* **Selected text**:
═══

Every three years we look forward to what the International Code Council will come up with for the new iteration of the International Energy Conservation Code. At the end of January 2021, the latest version of the IECC was published and made available, and it is very likely that this 2021 code will be incorporated locally in the upcoming months, so let’s get ready! One of the big goals of the 2021 energy code is to increase energy savings by at least 10% over those possible under the 2018 IECC. With the slew of changes implemented, this likely will be achievable. Unlike the changes we witnessed when we jumped from 2015 IECC to 2018 IECC, which only had a few major updates, the 2021 IECC is considerably more impactful on lighting controls. We will focus on four main categories that carry the biggest impacts—occupancy sensors, daylight sensors, and completely new to the IECC, plug load controls and parking garage controls.
OCCUPANCY SENSORS C405.2.1
There have been a couple of major changes that surround the occupancy sensor portion of the code. Below is a summary and code section reference for each:
- C405.2.1.4. Corridors are now required to be controlled by occupancy sensors. Corridors are no longer eligible to be controlled by time-clock means alone. Sensors in corridors shall uniformly reduce the lighting output by no less than 50% within 20 minutes of vacancy. This would apply to all corridor lighting that is not considered to be specialty lighting, such as display case lighting. Automatic full off is acceptable as well, so that the cost of dimming controls won’t have to be added to these spaces. However, switching of every other luminaire to get the 50% reduction is up for interpretation of what uniformly implies here. The only current exception is for corridors that have less than two foot candles of light at their darkest point.
- C405.2.1.3. Open plan offices are still under the occupancy sensors requirements and they carry the same rule to have no one occupancy sensor zone greater than 600 square feet. However, there is now an exception available for open plan office spaces that allows them to go back to time based controls as defined in section C405.2.2.1. This is a huge change since this can increase control zone areas up to 5,000 square feet, allowing for significantly fewer devices in these spaces. Central control panels might be the best practice here if cost is a concern on the project, especially if panels are already being used for control elsewhere in the building.

═══

Stored items from a collection:
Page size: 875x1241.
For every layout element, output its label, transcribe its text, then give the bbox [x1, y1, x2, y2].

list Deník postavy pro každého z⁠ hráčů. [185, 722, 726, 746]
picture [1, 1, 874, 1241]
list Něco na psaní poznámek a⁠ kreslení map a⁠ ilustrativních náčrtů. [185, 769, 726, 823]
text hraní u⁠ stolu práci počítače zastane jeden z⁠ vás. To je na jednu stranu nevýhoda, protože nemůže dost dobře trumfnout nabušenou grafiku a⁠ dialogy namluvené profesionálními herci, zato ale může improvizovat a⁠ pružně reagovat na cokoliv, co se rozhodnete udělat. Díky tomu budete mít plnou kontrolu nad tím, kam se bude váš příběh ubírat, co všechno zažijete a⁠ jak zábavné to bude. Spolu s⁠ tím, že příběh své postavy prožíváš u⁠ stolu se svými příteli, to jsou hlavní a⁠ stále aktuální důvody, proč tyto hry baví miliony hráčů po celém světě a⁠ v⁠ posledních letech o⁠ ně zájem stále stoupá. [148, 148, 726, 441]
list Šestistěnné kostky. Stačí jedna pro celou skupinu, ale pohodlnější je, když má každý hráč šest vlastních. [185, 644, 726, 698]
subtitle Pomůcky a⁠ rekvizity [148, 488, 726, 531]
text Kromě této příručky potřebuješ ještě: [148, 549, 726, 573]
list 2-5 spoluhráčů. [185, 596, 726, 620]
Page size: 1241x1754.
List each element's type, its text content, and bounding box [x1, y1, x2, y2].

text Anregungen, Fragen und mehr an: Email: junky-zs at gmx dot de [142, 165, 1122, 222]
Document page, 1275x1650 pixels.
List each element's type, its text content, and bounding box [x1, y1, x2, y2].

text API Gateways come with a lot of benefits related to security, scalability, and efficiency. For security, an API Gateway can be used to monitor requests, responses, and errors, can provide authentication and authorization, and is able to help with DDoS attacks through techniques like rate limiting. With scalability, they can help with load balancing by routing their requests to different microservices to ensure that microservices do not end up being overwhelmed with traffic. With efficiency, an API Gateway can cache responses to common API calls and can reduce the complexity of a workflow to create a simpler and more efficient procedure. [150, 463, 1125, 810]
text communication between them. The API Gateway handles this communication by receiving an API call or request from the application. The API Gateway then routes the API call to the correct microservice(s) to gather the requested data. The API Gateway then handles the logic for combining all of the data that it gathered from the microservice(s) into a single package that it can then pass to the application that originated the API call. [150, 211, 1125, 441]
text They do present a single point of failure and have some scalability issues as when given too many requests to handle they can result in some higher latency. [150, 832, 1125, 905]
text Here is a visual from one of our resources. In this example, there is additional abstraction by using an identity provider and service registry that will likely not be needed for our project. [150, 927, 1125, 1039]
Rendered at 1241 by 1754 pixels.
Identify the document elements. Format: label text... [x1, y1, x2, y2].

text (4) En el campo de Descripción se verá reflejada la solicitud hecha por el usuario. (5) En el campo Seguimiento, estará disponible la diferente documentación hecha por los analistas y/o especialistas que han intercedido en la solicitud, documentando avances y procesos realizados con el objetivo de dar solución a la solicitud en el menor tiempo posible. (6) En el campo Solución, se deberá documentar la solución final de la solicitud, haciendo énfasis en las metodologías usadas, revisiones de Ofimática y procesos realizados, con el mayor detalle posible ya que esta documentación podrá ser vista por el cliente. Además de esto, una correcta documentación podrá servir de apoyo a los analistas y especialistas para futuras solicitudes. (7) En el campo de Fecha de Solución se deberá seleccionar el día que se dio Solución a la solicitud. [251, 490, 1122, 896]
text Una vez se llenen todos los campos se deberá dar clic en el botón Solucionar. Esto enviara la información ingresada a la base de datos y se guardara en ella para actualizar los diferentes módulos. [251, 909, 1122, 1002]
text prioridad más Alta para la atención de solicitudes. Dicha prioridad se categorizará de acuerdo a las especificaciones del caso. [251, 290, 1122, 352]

═══

* **Challenges**:
[A] In the article on 2021 IECC lighting controls, within how many minutes of vacancy must corridor occupancy sensors reduce the lighting output?
[B] Take the article on 2021 IECC lighting controls further, picking up right after its final sentence.
The listing comes from a different source than the text above it.

* **Task-by-task outputs**:
[A] Within 20 minutes of vacancy.

[B]
DAYLIGHT RESPONSIVE CONTROLS C405.2.4
The requirements for daylight responsive controls have moved closer to resembling those of Ashrae 90.1 and Title 24. Below are the new requirements, their code sections, and calculation diagrams.
- C405.2.4. It will be mandatory to have both a primary daylight zone and a secondary daylight zone where total fixture wattage exceeds 150W in each zone or 300W in both zones combined. Per section C405.2.4.2, the primary daylight zone still extends into the space 1.0 times the height of the fenestration from floor and the secondary zone extends 2.0 times that height. The width of the daylight zone is stated to be 0.5 times the height of the fenestration from floor calculated from each edge of window, unless another window or full height wall is present within that distance. Note that this does not quite match the diagram depicted later in this section which seems to imply that the 2 foot rule for measuring the width of the daylight zone in 2018 IECC still applies in place of the 0.5H rule for measuring the width of the daylight zone that is written in the new code. Since the proper interpretation can have a significant impact on how daylight zones are calculated, I imagine they will clarify this in an addendum. Both Title 24 and Ashrae 90.1 use the 0.5H rule (replace 2 FT with 0.5H in the diagrams below).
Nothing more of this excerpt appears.